Marking the one-year anniversary of Canada’s $1.5 billion Oceans Protection Plan, the Canadian government announced it will dedicate USD 9.3 million, over five years, for the ‘Cumulative Effects of Marine Shipping’ initiative, aiming to better understand Canada’s coastal ecosystems.
Working with indigenous peoples, local stakeholders and coastal communities, a new framework will be developed to assess potential cumulative effects of marine shipping on the environment.
As informed, the framework will be applied in six pilot areas where marine traffic is significant: Northern and Southern British Columbia, the St. Lawrence River, Quebec, the Bay of Fundy, New Brunswick, the south coast of Newfoundland, and the eastern arctic, Nunavut.
This information will allow Canada’s marine safety system to be better equipped to support the marine shipping industry and protect the marine environment and coastal communities, an official statement from the government reads.

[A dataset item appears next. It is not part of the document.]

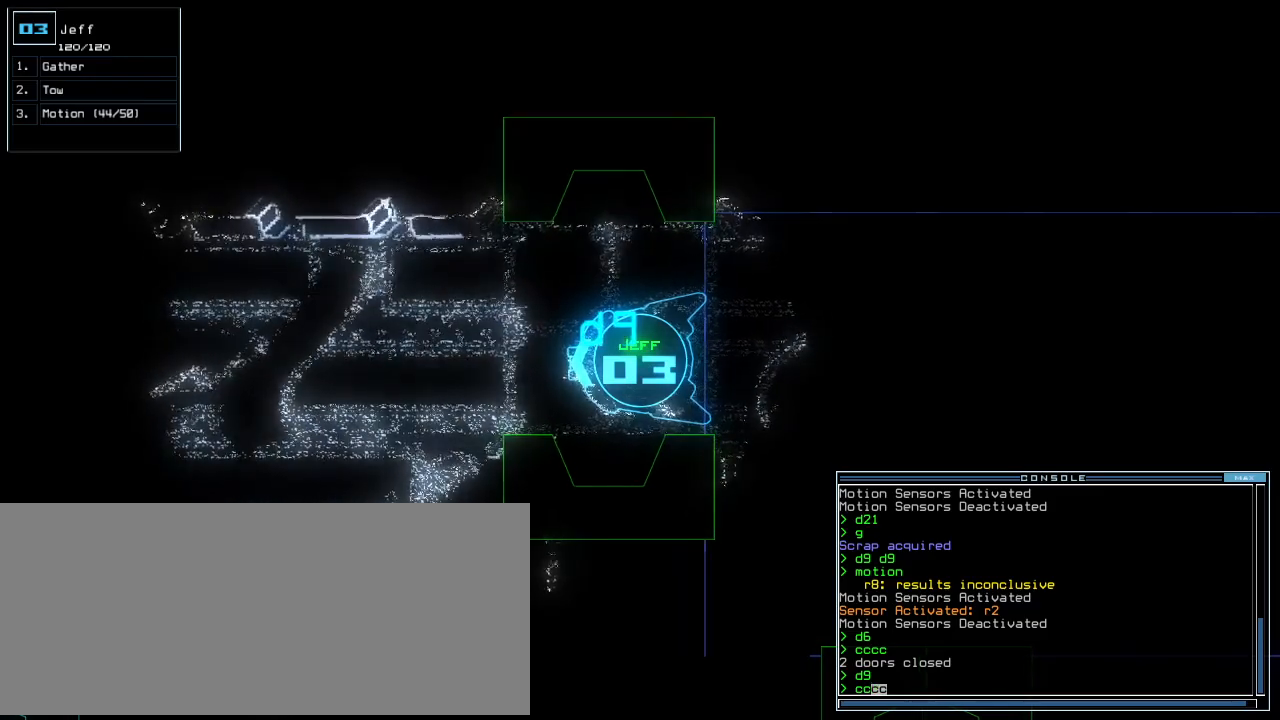
{"keys": [], "events": []}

“Our Government has taken an additional step to build a world-leading marine safety system that provides economic opportunities for Canadians today, while also protecting our environment and coastlines for the future. The Cumulative Effects of Marine Shipping initiative will help ensure marine shipping in Canada is safe, responsible and better prepared to protect the marine environment and coastal communities,” said Minister of Transport Marc Garneau.
The Oceans Protection Plan—the largest investment ever made to protect Canada’s coasts and waterways— aims to create a world-leading marine safety system, while preserving ecosystems, creating strong Indigenous partnerships and engaging coastal communities, and investing in research to ensure decisions are evidence based.
Under the Plan, the Canadian government also announced introduction of the Wrecked, Abandoned or Hazardous Vessels Act (Bill C-64) in Parliament, in late October.